While the biosecurity focus is on Mycoplasma bovis, other unwanted diseases could be relatively easier to eradicate, Northern Southland veterinarian Andrew Cochrane reports.

These are interesting times. Mycoplasma bovis has made it to our shores and we are doing everything we can to eradicate it, the tracing programme meant to help in such instances has failed us (or we have failed it), the Ministry for Primary Industries is taking a lot of the blame for letting another disease across our borders and yet many of you are about to buy weaner calves with little knowledge of their disease status or history…

Despite popular opinion (often by those who haven’t done enough research to form such an opinion), MPI are doing a pretty good job, under very difficult circumstances, to trace and control a disease that most beef-producing countries in the world have given up on.

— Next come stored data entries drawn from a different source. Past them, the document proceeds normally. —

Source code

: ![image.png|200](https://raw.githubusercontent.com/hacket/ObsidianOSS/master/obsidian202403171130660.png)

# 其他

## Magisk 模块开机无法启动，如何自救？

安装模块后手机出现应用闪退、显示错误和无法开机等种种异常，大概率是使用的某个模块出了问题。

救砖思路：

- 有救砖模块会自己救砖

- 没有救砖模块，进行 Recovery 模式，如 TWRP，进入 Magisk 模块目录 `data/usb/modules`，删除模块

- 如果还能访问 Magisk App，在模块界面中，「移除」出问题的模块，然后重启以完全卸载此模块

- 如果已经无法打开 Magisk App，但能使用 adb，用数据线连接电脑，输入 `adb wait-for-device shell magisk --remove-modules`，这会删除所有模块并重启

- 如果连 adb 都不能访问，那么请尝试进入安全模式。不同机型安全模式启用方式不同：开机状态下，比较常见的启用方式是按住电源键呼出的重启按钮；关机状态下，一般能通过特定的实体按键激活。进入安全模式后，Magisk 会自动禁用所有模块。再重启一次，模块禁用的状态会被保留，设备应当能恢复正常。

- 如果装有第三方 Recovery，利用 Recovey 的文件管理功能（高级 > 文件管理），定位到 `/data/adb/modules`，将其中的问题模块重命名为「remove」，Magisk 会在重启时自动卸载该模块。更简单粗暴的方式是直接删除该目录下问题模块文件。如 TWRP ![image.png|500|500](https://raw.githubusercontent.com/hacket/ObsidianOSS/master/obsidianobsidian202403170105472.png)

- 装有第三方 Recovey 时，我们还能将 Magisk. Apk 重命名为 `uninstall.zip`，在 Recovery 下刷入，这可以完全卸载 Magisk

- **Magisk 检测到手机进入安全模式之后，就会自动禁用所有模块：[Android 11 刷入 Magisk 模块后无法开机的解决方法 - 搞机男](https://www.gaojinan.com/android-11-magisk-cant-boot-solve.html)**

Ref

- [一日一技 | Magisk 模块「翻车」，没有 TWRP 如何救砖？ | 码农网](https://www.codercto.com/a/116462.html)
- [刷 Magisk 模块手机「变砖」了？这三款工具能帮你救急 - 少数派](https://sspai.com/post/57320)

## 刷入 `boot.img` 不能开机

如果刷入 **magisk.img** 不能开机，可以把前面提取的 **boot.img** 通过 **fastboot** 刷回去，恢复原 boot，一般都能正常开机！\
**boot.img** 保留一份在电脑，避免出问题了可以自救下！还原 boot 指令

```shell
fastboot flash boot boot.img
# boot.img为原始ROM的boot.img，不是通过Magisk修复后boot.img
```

As always there will be lessons learnt and things that could have been done better, but big-picture-wise – the response has been pretty good. What surprises me is that we have other diseases here in New Zealand that would be much easier to eradicate and one which is costing the beef industry more than M bovis likely ever

would. Yet nothing is done, sure many of you have eradicated this disease from your own properties, but many more haven’t, and animals are still sold at the sale yards with no known status.

But eradication won’t happen while any scheme is
voluntary – too many farmers prefer to keep their heads in the sand unless they are hit in the pocket directly.

I’m talking about bovine viral diarrhoea (BVD) of course, but for those of you with sheep, the same could be said about Brucella ovis, which we have identified on our clients’ farms for the third year running.

With full support and buy-in from farmers/industry these diseases could both be eradicated from NZ within a couple of years. Gone, see ya later, good riddance.

But will this happen, unlikely – or at least not without government involvement.

Mandatory testing of all cattle (as has been done for Tb) would see BVD gone from our shores quick smart – with no wildlife vectors and accurate tests available it would be a walk in the park compared to Tb and M bovis. But eradication won’t happen while any scheme is voluntary – too many farmers prefer to keep their heads in the sand unless they are hit in the pocket directly.

So what can we do?

Start by looking at your own farm biosecurity and the status of animals in your own herd. Look at your boundaries – if you have roads/rivers/tree blocks as the boundary you may be in luck but if you have across-the-fence access to neighbours, there lies a risk. If buying stock, ask some tough questions, demand to see certificates proving animals are free of disease – don’t just take their word for it. Get strict with your stock agent – explain that you won’t accept cattle without proof that they are BVD-free. Talk to your neighbours – it may be that between you and a couple of neighbours you have some isolation due to natural features or roads – discuss this with them and put a plan in place to eradicate BVD or other disease and keep it out.

Start lobbying your industry bodies (Fed Farmers/Beef + Lamb) for the need to eradicate BVD from NZ – if enough noise is made, progress can be generated. NZ is well-placed to eradicate this disease yet we are falling behind the United Kingdom, where Scotland has begun a government-subsidised BVD-eradication programme

and England a voluntary one.

Regardless of the threat, improving onfarm biosecurity will help keep unwanted disease out. This doesn’t necessarily mean having a foot bath at every entrance to the farm, but asking the right questions when bringing stock on to your farm should be a bare minimum.